Hm. Seems like something that should have just jumped out at me. Oh well. I guess what I'd do then is (the verb class instance) "give" would look for two nouns and in the order they are given.
Although what exactly does BNF mean? This is really unfamiliar territory to me; I don't even know what a tokenizer is.
A tokenizer parses a string and splits it up by tokens, usually whitespace, it has no idea what is a verb or a noun or even a legitimate word. It used to be the de facto method for basic string parsing in Java (I mean, in the early days of Java, back when I was actually doing classes in it), but it is now deprecated in favor of Java's 'regular expression' library.
Regular expressions are currently the preferred method of parsing strings in Java. I'd recommend looking them up if you plan to do any string parsing at all. They look complicated, but in fact they are very simple, they are just a method of identifying arbitrary patterns in strings.
For example, the regular expression:
\b[a-zA-Z]+\b
matches out all individual words consisting only of alphabetical characters.
The simplest way to use regular expressions to break out text in Java is to use the String.split() method:
String[] String.split(String regexp)
which splits a string based on the specified regular expression and gives you back an array of all the resulting substrings. It's like the tokenizer, but the tokens are specified in terms of regular expressions, so the code:
String someWords = "Here are some words."
String[] splitWords = someWords.split("\\W");
ought to yield the array:
{"Here", "are", "some, "words"}
Since \W, or \\W as it's written in a Java string is the regular expression code for any non-word character, such as a space or tab, this splits the strings up around the whitespace.
BNF, or Backus-Naur Form, is a language used to describe a type of formal grammar called a 'context-free' grammar. A formal grammar consists of a vocabulary set, two sets of symbols (a terminal and non-terminal set) a series of replacement rules, called productions, which define all strings which can be generated using that grammar. For example, the productions:
S -> AB
A -> a | aa
B -> b | bb
begin at the start symbol S and can generate the strings "ab", "aab", "abb" and "aabb". Backus-Naur form is simply a particular method of writing productions which is commonly used because it is easy to interpret computationally. You don't necessarily need to use it, but it's good to understand how productions contribute to parsing. For example, the Backus-Naur form of a really simple English-like grammar with a small number of words could be:
<article> := "the" | "a"
<noun> := "dog" | "cat"
<verb> := "runs" | "swims"
<adverb> := "quickly"
<noun phrase> := <article> <noun>
<verb phrase> := <verb> | <verb> <adverb>
<sentence> := <noun phrase> <verb phrase> "."
Which would produce the sentences "the dog runs.", "the dog swims.", "a dog runs quickly", "the cat swims quickly", etc. Repeatedly applying the productions of a grammar results in a 'parse tree.' or a tree where the root is the start symbol and the leaves are a series of 'terminals,' or symbols which cannot be replaced using any rules in the grammar. A non-terminal is any symbol which is not a terminal.
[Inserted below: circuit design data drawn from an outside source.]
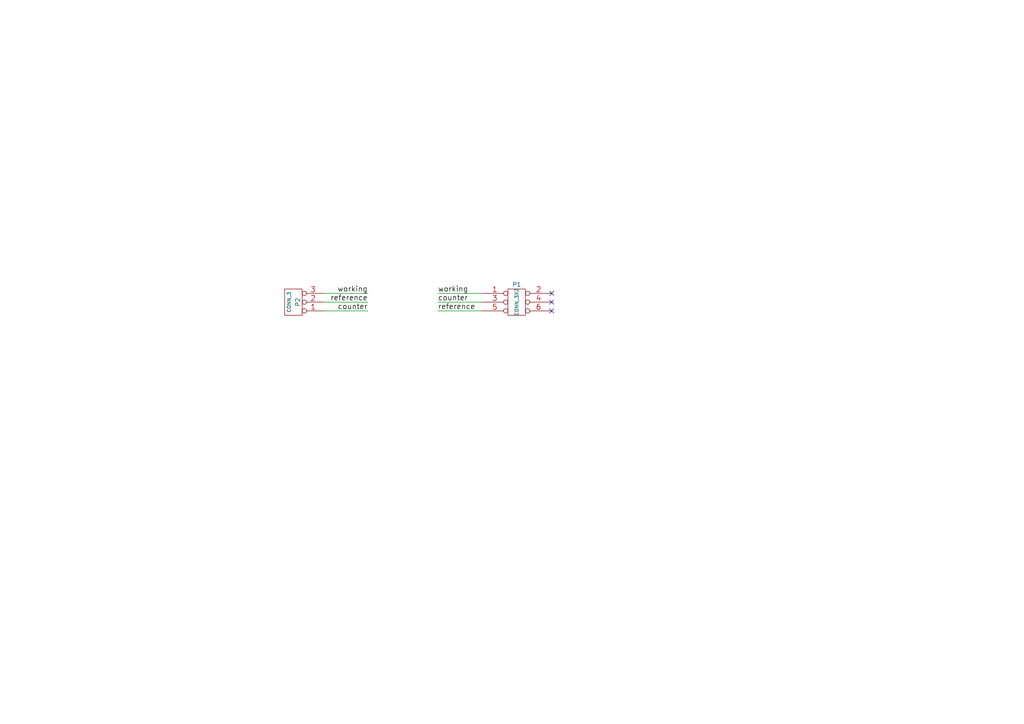
<source format=kicad_sch>
(kicad_sch (version 20230121) (generator eeschema)

  (uuid fae10ea6-e2ca-4943-ab6e-d49ebd02297b)

  (paper "A4")

  (title_block
    (date "13 sep 2014")
  )

  


  (no_connect (at 160.02 90.17) (uuid 12152c8d-602c-49fd-aee6-6d847a00d635))
  (no_connect (at 160.02 87.63) (uuid ce9f1442-bede-4ff2-a2f9-dc208d658abb))
  (no_connect (at 160.02 85.09) (uuid f37e173d-0adf-43f5-af6c-c6e364ac6c5f))

  (wire (pts (xy 93.98 87.63) (xy 106.68 87.63))
    (stroke (width 0) (type default))
    (uuid 482bb1ef-b8cd-45ff-892a-49dbefcb2598)
  )
  (wire (pts (xy 139.7 87.63) (xy 127 87.63))
    (stroke (width 0) (type default))
    (uuid 48ddee42-e450-46e7-877f-27a6458fe94b)
  )
  (wire (pts (xy 93.98 90.17) (xy 106.68 90.17))
    (stroke (width 0) (type default))
    (uuid 549a6f78-5d5c-4819-a499-504587e0eb2e)
  )
  (wire (pts (xy 93.98 85.09) (xy 106.68 85.09))
    (stroke (width 0) (type default))
    (uuid 7dfb7c80-6447-4ccf-9976-7970f548ea61)
  )
  (wire (pts (xy 139.7 85.09) (xy 127 85.09))
    (stroke (width 0) (type default))
    (uuid 8c7767fb-f1d1-44ef-a34a-a2f1f7587354)
  )
  (wire (pts (xy 139.7 90.17) (xy 127 90.17))
    (stroke (width 0) (type default))
    (uuid a530a36f-8d38-4416-8150-7e309b460386)
  )

  (label "working" (at 106.68 85.09 180) (fields_autoplaced)
    (effects (font (size 1.524 1.524)) (justify right bottom))
    (uuid 5f39c55c-4698-47a6-8bee-f54e397cbdb7)
  )
  (label "working" (at 127 85.09 0) (fields_autoplaced)
    (effects (font (size 1.524 1.524)) (justify left bottom))
    (uuid 6fd1e94a-9bd1-48a1-b35a-9e5aefb613cf)
  )
  (label "counter" (at 106.68 90.17 180) (fields_autoplaced)
    (effects (font (size 1.524 1.524)) (justify right bottom))
    (uuid eb181e89-2ed0-4869-9459-2fa8b78a3072)
  )
  (label "reference" (at 106.68 87.63 180) (fields_autoplaced)
    (effects (font (size 1.524 1.524)) (justify right bottom))
    (uuid ebce471c-5895-4f21-b57d-022b2e060300)
  )
  (label "counter" (at 127 87.63 0) (fields_autoplaced)
    (effects (font (size 1.524 1.524)) (justify left bottom))
    (uuid f110aafc-7d9d-43c9-9186-b4f65af804ac)
  )
  (label "reference" (at 127 90.17 0) (fields_autoplaced)
    (effects (font (size 1.524 1.524)) (justify left bottom))
    (uuid f8daf0af-3d3b-413f-9c87-26534fa1ba6f)
  )

  (symbol (lib_id "cheapstat_adapter_B-rescue:CONN_3X2") (at 149.86 88.9 0) (unit 1)
    (in_bom yes) (on_board yes) (dnp no)
    (uuid 00000000-0000-0000-0000-00005413399f)
    (property "Reference" "P1" (at 149.86 82.55 0)
      (effects (font (size 1.27 1.27)))
    )
    (property "Value" "CONN_3X2" (at 149.86 87.63 90)
      (effects (font (size 1.016 1.016)))
    )
    (property "Footprint" "card_edge_3x2:CARD_EDGE_3x2" (at 149.86 88.9 0)
      (effects (font (size 1.27 1.27)) hide)
    )
    (property "Datasheet" "" (at 149.86 88.9 0)
      (effects (font (size 1.27 1.27)) hide)
    )
    (pin "1" (uuid 7ef176ee-4c79-4c6a-b829-d0d158d55419))
    (pin "3" (uuid 390ad996-fd5f-47e7-8947-4b84c01eec2d))
    (pin "5" (uuid 6b12a888-4455-44c5-920a-b17e8062f8b8))
    (pin "6" (uuid 21e0c8fb-908a-461a-85bd-d551cc307551))
    (pin "2" (uuid c752f200-f5c2-4a72-b391-e4777f019d08))
    (pin "4" (uuid 711e1df3-167f-4950-8d87-ffaf0ec9b4fb))
    (instances
      (project "SPE_adapter_B_WCR"
        (path "/fae10ea6-e2ca-4943-ab6e-d49ebd02297b"
          (reference "P1") (unit 1)
        )
      )
    )
  )

  (symbol (lib_id "cheapstat_adapter_B-rescue:CONN_3") (at 85.09 87.63 180) (unit 1)
    (in_bom yes) (on_board yes) (dnp no)
    (uuid 00000000-0000-0000-0000-0000541339b9)
    (property "Reference" "P2" (at 86.36 87.63 90)
      (effects (font (size 1.27 1.27)))
    )
    (property "Value" "CONN_3" (at 83.82 87.63 90)
      (effects (font (size 1.016 1.016)))
    )
    (property "Footprint" "pin_array_3x1:PIN_ARRAY_3X1" (at 85.09 87.63 0)
      (effects (font (size 1.27 1.27)) hide)
    )
    (property "Datasheet" "" (at 85.09 87.63 0)
      (effects (font (size 1.27 1.27)) hide)
    )
    (pin "2" (uuid 5606adc0-db66-48a1-bce7-d42192d46e31))
    (pin "3" (uuid ac3e6727-d04a-4894-b948-cbec1d8bcc59))
    (pin "1" (uuid 36a10e05-0a3c-4bba-b187-672ee4cff130))
    (instances
      (project "SPE_adapter_B_WCR"
        (path "/fae10ea6-e2ca-4943-ab6e-d49ebd02297b"
          (reference "P2") (unit 1)
        )
      )
    )
  )

  (sheet_instances
    (path "/" (page "1"))
  )
)

</source>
Parsing comes down to taking input and determining whether or not it can be generated by the grammar in question. Using the above productions, the input "a cat runs." would be given the green light but "runs the quickly cat." would fail. The two methods of parsing a string to see whether it can be generated using a given grammar are top down and bottom up.
Top down parsing begins at the start symbol and attempts derive a valid parse tree which matches the input. Parsers like the LL parser work this way, by attempting to match the left most input symbol to the left-most symbol on the result side of a production, starting at the root of the tree and working its way to the leaves. For example, a top down parser for the above grammar would begin analysis at the <sentence> level and try to work its way up on the left hand side of the parse tree to match the first word of the specified phrase.
Bottom up parsing begins at the leaves and attempts to combine terms from the input into productions, working down towards the start symbol. This kind of parsing is also called shift-reduce parsing because it functions by dropping symbols on to a stack and reducing them when the values on the stack match a production rule.
Like the above poster mentioned, both of these can be implemented as state machines. Of course, depending on the type of state machine in question, your state tables might end up being huge. For simple machines, a simple left to right top down approach would be sufficient. Here's some pseudocode:
1. Is the first word a verb? If so, go to state 2.
2. Is the second word a noun? If so, go to state 3.
3. Are there remaining letters? If not, process phrase, otherwise go to state 4.
4. Is the next word a preposition? If so, go to state 5.
5. Is the next word a noun? If so, process phrase (with preposition).
That covers you for "Eat food" and "Give food to man," although not for intransitive verb commands, like "Sleep," or intransitive verbs with prepositions, which would require a few additional states.
Instead of 'starting small and working up,' decide exactly what kinds of phrases you are going to cover and write explicitly how they are going to be assembled and from what kinds of words. That way you can code once, it will function to specification, and you will have a lower chance of introducing bugs.